Look through the listing below, find every line with the string "Benz", and copy it.

> _SUPPLIED DATA_:
----

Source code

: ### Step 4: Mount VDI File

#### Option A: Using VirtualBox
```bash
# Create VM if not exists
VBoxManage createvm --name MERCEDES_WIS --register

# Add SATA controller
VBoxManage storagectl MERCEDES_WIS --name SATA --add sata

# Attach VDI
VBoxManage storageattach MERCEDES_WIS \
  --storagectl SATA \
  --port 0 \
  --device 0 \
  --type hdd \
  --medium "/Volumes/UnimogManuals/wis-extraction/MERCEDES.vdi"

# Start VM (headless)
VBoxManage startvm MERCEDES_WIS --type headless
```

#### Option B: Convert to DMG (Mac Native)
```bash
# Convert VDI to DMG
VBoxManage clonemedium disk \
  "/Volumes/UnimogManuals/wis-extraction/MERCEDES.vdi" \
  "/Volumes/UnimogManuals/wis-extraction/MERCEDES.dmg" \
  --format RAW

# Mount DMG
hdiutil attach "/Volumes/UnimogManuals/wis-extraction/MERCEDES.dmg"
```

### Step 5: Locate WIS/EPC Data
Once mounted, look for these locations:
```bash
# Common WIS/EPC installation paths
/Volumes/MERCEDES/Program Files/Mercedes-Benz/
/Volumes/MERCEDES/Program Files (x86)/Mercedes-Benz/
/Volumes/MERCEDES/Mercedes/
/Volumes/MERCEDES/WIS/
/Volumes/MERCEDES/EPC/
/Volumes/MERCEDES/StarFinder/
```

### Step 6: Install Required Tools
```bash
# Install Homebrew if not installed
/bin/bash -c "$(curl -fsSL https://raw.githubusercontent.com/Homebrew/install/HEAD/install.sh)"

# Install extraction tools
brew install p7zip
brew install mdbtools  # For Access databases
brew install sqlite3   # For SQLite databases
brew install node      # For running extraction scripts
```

----

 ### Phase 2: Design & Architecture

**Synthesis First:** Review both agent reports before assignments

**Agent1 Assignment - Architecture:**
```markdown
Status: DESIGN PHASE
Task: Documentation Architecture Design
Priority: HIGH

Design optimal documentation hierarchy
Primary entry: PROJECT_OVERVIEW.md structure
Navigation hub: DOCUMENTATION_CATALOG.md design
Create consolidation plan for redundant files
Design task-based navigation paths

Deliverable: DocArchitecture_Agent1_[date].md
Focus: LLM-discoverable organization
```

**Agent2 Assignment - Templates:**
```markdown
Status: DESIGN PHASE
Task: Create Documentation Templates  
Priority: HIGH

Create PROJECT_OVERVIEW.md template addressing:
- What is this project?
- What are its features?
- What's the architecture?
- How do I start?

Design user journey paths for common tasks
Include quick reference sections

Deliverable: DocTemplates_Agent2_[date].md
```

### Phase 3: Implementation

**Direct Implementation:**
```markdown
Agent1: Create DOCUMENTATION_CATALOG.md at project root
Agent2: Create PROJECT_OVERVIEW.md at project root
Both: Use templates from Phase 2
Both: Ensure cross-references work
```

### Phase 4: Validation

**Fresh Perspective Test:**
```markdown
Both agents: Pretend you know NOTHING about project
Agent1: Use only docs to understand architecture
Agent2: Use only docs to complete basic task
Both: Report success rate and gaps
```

----

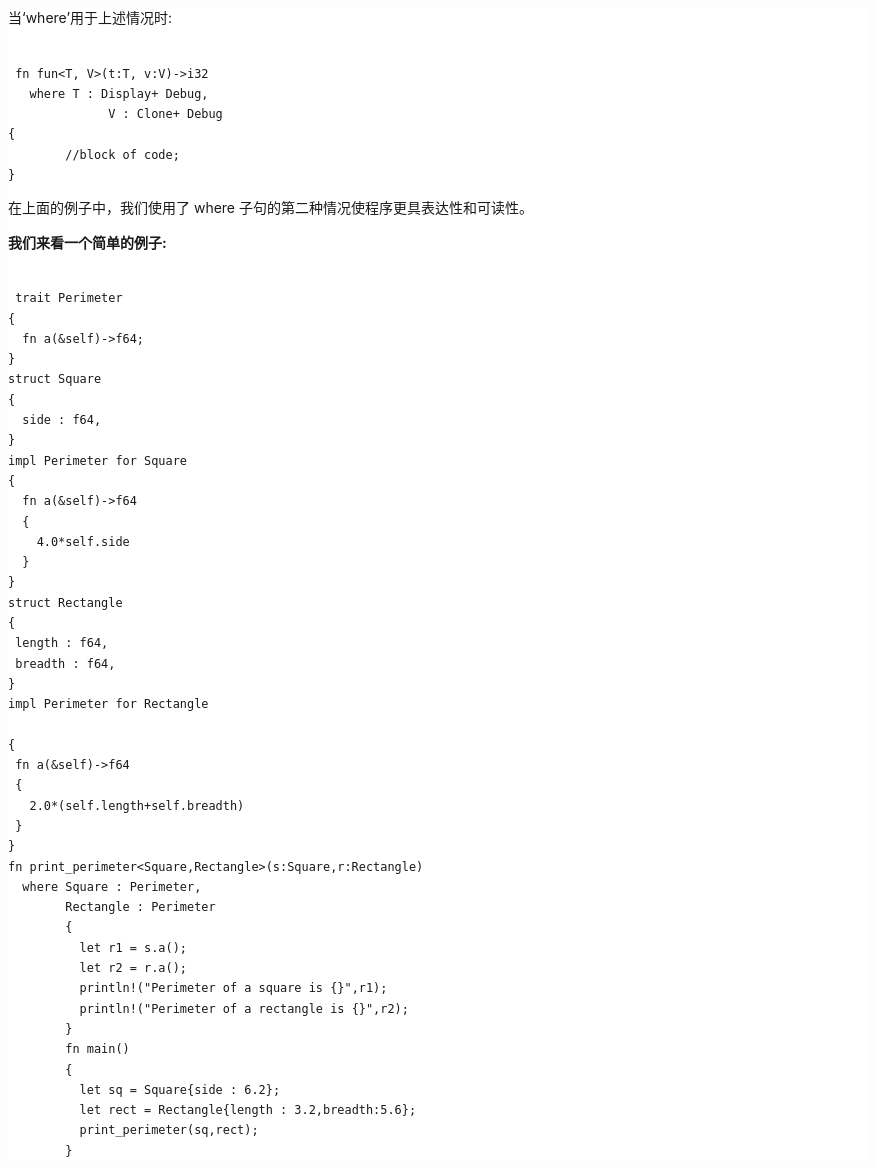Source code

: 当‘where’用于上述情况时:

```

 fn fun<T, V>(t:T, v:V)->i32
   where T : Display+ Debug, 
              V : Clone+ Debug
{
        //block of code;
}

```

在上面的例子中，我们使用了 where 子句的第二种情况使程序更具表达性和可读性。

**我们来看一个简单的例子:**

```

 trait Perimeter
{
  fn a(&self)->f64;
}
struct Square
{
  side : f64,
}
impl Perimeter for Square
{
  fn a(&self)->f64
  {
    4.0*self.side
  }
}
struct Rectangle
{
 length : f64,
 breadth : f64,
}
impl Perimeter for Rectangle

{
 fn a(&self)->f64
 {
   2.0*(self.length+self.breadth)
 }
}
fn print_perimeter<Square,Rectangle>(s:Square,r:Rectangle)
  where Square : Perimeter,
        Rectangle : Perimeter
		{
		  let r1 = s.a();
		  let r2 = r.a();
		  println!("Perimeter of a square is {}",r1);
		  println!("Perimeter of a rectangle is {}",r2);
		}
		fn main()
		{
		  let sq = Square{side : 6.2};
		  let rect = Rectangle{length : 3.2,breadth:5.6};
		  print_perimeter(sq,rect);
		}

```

----

> _FINAL ANSWER_:
/Volumes/MERCEDES/Program Files/Mercedes-Benz/
/Volumes/MERCEDES/Program Files (x86)/Mercedes-Benz/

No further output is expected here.